Well, only yes about the lunch.

N A said...

everyone wrote kind and excellent things here. thank you. i feel pretty good about not going to law school. i am 95% sure i will never go to law school.

Diala said...

You shouldn't go to law school, you (*you*) would hate it.

but ask me again in a couple of months. I think you should change jobs though. 9 hours our of an average of 16 waking hours is too much time spent doing something you really don't like or are not passionate about at all.

Define "comfort".

Ned said...

Everybody thinks about law school. Don't. Law school will be too involved. Miles Davis resolved that he would become a doctor if he reached 24 and hadn't made it, in some way, in music. Orwell said the best thing you could do as a writer was be a bank teller, because it was mindless and it put you in touch with the injustice of money. (Orwell also calculated, every year, how it was impossible to make money as a writer--he tallied up the money he made and compared it against the cost of housing, cigarettes, etc.)

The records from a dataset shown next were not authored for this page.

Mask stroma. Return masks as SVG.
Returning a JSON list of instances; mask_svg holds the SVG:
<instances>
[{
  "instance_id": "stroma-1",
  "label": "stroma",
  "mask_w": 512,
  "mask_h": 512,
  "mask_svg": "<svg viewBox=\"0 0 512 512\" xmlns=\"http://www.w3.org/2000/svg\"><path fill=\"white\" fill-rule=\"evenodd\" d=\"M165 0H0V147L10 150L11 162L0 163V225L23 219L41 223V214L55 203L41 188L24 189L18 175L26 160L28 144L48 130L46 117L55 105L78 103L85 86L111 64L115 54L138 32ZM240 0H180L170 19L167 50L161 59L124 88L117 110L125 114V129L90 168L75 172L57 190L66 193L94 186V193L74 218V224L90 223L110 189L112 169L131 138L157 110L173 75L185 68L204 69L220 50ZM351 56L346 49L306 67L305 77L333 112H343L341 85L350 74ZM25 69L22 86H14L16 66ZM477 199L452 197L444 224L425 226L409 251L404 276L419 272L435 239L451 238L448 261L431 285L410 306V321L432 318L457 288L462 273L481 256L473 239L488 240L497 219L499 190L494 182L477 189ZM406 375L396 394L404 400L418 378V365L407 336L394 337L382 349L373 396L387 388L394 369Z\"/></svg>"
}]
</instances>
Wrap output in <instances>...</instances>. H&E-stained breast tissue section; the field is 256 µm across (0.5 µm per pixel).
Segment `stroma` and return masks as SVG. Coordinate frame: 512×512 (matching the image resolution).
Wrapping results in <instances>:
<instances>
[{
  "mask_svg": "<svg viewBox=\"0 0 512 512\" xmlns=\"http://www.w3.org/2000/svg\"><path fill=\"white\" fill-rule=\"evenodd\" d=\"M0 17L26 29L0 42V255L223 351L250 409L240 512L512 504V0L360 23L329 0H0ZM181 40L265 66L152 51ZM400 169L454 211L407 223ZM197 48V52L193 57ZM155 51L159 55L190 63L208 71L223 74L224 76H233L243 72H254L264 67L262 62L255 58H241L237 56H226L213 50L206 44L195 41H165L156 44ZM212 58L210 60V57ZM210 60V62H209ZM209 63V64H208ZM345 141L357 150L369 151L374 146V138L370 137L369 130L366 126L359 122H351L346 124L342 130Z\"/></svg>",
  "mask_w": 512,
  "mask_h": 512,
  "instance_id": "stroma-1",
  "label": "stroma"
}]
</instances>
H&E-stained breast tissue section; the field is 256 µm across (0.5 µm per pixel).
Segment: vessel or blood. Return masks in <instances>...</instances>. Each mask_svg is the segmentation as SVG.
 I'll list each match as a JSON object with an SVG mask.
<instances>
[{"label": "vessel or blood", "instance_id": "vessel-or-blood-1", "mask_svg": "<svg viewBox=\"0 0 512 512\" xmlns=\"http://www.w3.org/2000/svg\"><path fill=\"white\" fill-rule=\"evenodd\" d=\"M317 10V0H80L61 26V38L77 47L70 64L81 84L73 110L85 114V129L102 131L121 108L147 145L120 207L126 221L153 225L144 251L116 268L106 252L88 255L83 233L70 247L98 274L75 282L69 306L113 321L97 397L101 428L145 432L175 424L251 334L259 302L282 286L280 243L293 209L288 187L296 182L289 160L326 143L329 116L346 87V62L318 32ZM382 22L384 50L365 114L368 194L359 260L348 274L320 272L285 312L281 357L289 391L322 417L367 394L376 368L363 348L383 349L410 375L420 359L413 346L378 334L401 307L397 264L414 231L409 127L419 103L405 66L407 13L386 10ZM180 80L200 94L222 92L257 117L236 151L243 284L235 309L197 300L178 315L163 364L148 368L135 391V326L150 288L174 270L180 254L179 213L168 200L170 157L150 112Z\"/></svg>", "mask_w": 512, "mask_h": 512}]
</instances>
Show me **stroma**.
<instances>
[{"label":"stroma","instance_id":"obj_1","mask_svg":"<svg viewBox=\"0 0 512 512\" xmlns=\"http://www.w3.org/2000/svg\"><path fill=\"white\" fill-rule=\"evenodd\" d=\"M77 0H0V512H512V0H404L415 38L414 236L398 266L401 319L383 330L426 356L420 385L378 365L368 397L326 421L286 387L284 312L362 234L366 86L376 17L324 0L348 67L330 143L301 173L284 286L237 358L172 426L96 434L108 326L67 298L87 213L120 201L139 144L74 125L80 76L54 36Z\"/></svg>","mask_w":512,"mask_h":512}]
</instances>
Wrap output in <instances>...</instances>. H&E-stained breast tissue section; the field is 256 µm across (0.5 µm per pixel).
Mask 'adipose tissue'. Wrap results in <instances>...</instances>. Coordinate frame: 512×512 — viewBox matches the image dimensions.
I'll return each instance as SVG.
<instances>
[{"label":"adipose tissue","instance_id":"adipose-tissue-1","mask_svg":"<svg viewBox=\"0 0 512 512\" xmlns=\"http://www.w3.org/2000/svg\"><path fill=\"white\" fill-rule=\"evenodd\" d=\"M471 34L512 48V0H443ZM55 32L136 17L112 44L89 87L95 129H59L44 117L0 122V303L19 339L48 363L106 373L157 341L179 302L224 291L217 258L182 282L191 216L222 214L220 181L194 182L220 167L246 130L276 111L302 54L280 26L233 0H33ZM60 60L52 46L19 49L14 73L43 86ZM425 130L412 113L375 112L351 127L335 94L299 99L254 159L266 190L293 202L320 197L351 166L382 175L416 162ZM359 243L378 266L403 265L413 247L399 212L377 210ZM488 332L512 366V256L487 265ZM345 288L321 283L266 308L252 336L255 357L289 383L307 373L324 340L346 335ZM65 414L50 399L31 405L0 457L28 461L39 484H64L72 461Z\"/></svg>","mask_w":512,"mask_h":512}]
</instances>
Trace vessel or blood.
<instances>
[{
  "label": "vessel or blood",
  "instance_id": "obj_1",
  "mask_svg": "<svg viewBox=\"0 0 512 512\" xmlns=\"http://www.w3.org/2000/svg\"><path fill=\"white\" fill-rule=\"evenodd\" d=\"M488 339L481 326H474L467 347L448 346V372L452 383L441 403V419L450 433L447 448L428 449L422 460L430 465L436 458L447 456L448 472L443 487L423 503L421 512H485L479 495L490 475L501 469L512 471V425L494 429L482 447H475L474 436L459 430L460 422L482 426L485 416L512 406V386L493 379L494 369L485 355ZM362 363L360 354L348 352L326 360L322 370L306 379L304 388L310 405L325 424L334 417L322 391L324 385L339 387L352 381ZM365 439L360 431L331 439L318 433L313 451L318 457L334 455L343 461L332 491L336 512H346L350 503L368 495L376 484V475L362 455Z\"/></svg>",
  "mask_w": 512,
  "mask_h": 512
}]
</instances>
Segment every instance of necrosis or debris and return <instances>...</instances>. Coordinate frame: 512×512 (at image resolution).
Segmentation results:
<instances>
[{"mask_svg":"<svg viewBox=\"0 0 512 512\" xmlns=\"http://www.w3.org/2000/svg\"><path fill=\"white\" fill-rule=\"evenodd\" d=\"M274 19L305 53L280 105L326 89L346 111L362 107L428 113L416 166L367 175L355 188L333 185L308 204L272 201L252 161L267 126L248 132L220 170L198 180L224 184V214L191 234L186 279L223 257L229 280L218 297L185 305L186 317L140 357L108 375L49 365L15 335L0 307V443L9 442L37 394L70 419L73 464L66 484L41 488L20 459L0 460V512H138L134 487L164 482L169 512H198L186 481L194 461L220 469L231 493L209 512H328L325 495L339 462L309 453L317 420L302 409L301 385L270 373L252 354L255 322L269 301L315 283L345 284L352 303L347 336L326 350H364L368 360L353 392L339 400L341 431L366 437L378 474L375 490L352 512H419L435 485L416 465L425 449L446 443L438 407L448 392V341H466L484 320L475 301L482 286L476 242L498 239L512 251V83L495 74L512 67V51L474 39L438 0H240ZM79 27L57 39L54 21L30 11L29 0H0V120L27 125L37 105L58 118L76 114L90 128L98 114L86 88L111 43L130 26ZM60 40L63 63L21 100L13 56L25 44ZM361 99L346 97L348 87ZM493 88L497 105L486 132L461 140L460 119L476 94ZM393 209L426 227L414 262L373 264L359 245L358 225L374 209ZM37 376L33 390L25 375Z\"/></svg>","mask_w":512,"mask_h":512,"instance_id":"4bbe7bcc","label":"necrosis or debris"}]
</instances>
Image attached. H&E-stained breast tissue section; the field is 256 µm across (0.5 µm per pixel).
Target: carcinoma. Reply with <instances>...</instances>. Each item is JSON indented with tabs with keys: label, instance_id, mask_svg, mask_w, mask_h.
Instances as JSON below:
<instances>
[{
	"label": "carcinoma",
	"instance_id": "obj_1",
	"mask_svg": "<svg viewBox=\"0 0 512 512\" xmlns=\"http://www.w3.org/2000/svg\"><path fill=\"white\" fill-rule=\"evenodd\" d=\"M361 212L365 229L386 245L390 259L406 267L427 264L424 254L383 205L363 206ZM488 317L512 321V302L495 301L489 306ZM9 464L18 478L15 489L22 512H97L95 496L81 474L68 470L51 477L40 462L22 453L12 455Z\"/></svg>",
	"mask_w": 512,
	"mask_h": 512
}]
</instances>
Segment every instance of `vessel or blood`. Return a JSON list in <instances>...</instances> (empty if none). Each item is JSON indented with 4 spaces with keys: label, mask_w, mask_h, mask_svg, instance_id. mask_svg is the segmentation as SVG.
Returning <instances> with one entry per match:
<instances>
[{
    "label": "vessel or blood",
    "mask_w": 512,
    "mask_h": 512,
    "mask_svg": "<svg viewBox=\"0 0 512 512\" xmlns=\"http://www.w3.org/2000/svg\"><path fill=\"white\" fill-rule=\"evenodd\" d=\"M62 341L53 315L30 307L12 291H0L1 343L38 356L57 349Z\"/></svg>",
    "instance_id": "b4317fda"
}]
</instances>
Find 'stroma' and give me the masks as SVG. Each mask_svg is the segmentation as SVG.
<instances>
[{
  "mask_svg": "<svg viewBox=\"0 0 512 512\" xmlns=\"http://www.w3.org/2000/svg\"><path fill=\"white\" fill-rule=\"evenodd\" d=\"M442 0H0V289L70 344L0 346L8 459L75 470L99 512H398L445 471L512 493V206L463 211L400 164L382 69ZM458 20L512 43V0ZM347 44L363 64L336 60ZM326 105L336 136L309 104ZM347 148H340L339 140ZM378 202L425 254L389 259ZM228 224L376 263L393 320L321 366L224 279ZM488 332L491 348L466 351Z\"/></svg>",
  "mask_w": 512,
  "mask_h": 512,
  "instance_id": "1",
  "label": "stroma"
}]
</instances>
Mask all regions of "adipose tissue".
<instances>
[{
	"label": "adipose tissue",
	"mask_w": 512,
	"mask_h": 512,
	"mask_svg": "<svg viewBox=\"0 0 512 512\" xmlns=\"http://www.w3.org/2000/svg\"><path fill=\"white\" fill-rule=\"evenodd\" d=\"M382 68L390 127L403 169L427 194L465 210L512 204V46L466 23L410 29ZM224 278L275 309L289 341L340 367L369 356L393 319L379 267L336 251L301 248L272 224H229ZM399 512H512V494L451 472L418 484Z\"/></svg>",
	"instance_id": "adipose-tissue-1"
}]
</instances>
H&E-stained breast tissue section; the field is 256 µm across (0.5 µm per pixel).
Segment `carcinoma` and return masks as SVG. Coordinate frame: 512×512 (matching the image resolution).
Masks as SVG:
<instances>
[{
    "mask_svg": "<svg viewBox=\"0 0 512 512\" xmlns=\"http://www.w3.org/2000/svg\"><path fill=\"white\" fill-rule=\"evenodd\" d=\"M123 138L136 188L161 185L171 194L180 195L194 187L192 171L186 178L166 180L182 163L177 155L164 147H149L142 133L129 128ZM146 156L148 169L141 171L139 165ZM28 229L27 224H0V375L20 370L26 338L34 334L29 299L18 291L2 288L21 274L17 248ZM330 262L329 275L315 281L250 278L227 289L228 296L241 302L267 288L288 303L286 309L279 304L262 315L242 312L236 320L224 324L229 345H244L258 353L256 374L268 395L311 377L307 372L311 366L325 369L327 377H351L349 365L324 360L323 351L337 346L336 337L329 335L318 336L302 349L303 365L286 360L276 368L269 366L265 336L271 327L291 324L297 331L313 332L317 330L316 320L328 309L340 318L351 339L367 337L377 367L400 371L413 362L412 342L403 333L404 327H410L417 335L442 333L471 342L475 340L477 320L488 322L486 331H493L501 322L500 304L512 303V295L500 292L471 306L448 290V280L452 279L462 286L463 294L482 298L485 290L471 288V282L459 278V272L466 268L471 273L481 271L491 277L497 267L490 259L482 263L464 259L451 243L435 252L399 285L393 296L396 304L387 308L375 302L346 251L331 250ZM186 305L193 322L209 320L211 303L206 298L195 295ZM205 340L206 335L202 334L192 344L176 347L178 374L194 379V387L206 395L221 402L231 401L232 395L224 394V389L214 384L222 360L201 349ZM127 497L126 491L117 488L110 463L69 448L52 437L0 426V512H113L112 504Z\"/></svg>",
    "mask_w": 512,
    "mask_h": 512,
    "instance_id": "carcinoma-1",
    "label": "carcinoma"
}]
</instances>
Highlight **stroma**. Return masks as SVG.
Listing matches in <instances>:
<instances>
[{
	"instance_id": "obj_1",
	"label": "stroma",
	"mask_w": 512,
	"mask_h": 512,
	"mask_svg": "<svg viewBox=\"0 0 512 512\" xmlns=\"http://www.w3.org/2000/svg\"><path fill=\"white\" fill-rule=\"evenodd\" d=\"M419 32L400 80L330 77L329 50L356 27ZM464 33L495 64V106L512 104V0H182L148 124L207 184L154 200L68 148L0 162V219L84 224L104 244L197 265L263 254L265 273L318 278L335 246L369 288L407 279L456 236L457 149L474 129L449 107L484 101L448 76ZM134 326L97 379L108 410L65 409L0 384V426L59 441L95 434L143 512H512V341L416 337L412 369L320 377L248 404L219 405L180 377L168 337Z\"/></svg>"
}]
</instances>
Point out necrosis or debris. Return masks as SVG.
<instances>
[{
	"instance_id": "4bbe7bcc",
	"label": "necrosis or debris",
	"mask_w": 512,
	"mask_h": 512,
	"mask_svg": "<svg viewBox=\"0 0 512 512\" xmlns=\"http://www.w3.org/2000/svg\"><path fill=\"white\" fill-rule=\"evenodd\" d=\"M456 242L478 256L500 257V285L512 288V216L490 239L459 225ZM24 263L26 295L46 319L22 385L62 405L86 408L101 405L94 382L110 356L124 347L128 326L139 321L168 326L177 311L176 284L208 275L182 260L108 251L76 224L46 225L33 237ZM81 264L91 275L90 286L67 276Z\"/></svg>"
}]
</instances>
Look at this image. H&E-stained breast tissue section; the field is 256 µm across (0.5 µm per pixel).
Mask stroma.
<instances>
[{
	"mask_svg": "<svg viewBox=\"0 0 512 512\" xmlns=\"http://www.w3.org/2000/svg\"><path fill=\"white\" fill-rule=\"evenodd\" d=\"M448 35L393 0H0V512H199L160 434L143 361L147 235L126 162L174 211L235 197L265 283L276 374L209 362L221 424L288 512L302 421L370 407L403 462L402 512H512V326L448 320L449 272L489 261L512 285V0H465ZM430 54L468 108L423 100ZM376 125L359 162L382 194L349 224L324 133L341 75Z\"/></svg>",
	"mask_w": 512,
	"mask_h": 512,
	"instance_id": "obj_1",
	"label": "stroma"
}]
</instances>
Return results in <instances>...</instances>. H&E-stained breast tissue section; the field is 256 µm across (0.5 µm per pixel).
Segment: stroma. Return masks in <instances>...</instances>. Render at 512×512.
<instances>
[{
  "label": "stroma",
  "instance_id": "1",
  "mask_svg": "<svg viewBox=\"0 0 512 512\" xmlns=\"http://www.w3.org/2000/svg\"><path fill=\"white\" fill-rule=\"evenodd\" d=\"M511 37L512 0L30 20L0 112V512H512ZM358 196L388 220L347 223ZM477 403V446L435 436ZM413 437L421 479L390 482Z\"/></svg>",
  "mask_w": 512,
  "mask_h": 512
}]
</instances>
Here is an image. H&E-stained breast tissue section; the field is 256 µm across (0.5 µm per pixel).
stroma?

Those things aren't really cohesive, but there you go.

Michelle said...

I vacillated between going and not going to law school for several years. I eventually went because I felt that it was the only career where I could make a decent salary and use my skills (although I also did read some cases in the area I wanted to study to see if I'd find it interesting, and I did). Everyone told me I would hate it. But, as Richard noted above, I ended up loving the experience--well at least, so far. It just goes to say that you never know.

If your ultimate goal is to make a living as a writer, though, I would advise against going to law school. It eats up all your time and unless you get a hefty scholarship somewhere (or are independently wealthy or have rich parents), you'll be up to your elbows in loans for quite a while.